The study was conducted in 215 sites across 35 countries, representing a diverse population of HIV-positive individuals. Specific outcomes differed by geographic region, though the benefits of immediate antiretroviral therapy were consistent. Most of the cancers and cardiovascular disease events occurred among participants from higher-income countries in Europe, and Australia, Israel and the United States (22 of 27 cancer diagnoses and 19 of 26 cardiovascular events, respectively). Most of the tuberculosis occurred among participants at study sites in Africa (16 of 26 events), where both TB and HIV/AIDS are endemic.
"The results show that early treatment not only reduces opportunistic infections, which offers a bigger benefit in lower-income countries, but it also prevents a significant amount of illness in higher-income countries as well by reducing the risk of serious non-AIDS events that consisted largely of cancer and cardiovascular disease," said Jens Lundgren, M.D., of the University of Copenhagen and one of the co-chairs of the START study.

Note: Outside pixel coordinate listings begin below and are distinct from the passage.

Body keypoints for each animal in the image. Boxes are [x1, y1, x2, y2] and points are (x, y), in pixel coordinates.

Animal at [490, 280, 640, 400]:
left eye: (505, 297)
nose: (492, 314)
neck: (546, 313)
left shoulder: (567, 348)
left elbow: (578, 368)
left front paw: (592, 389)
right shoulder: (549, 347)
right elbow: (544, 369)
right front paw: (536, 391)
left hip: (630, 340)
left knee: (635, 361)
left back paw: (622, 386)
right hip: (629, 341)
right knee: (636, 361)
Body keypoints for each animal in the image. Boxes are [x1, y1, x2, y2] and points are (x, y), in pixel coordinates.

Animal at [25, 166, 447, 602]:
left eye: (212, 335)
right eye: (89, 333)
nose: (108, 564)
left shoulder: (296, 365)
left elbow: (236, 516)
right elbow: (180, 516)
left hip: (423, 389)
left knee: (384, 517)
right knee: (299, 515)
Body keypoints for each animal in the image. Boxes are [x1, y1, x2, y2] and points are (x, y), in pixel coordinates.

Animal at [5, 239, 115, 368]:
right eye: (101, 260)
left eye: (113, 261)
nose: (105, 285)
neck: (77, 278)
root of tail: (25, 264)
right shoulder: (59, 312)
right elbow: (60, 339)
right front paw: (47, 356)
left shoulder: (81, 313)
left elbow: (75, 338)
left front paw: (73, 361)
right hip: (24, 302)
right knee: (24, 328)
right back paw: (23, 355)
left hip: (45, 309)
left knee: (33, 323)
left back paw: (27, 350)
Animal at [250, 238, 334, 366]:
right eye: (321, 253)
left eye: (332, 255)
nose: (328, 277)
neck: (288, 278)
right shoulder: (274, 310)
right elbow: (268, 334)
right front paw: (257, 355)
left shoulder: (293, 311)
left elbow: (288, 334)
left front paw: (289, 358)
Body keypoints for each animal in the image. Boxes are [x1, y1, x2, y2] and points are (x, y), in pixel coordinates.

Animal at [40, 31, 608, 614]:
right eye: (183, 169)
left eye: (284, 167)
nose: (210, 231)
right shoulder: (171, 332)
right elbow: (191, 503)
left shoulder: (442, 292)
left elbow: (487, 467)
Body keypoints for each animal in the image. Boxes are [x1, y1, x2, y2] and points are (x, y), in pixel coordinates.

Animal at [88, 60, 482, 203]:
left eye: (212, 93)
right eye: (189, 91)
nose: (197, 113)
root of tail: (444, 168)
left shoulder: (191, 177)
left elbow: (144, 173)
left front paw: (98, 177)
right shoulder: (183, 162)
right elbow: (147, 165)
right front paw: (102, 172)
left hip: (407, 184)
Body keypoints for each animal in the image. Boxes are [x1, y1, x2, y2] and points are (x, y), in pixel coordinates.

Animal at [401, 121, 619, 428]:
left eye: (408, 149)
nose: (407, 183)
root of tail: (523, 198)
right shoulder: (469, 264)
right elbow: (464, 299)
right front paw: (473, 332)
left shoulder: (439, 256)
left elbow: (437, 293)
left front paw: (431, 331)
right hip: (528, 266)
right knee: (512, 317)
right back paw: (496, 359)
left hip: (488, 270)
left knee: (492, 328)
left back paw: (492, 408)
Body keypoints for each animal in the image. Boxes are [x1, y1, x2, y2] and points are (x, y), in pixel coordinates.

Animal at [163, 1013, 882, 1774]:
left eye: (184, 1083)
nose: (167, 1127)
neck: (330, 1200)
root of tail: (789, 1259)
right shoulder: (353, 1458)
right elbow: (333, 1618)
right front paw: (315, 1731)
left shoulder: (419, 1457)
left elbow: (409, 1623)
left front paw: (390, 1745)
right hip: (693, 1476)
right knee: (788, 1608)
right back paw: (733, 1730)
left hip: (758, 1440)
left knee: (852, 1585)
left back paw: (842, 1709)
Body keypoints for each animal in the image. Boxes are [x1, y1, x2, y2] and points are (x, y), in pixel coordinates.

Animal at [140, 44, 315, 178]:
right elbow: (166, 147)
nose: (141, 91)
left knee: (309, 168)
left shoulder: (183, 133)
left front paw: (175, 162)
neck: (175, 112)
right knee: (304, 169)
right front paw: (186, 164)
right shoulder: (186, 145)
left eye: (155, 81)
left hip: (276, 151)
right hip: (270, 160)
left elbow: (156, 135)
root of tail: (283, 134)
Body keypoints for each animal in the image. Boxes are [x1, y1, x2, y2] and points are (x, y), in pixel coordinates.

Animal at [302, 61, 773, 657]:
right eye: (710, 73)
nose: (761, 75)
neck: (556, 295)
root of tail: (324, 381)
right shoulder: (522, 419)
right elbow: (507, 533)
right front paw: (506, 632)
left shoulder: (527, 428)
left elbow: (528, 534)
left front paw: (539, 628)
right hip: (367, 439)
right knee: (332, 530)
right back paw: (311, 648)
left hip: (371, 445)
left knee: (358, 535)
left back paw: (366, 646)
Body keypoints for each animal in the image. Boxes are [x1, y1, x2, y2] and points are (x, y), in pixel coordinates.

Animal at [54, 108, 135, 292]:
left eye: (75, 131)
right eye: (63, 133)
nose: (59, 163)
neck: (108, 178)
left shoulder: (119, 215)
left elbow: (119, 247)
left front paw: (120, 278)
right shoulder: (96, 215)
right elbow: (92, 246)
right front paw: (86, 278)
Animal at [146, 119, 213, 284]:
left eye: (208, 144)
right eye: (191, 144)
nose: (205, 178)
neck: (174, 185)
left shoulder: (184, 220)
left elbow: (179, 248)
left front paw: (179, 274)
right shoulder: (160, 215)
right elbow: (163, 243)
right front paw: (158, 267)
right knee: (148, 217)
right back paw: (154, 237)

According to the study team, these findings are subject to some limitations. The patient population enrolled in START was younger than projected and experienced fewer overall events than were originally projected in the study's design. This limited the ability to determine the effect of immediate antiretroviral therapy on specific serious non-AIDS conditions, such as the risk of cardiovascular disease. "Further follow-up of this relatively young study population may help us better understand how early antiretroviral therapy impacts the cardiovascular system," said study co-chair Fred M. Gordin, M.D., Chief of Infectious Diseases at the Washington, D.C., Veterans Affairs Medical Center and professor at the George Washington University, "While this study was long enough for us to gather important evidence on starting therapy early, three years is a relatively short time period compared to lifelong antiretroviral therapy."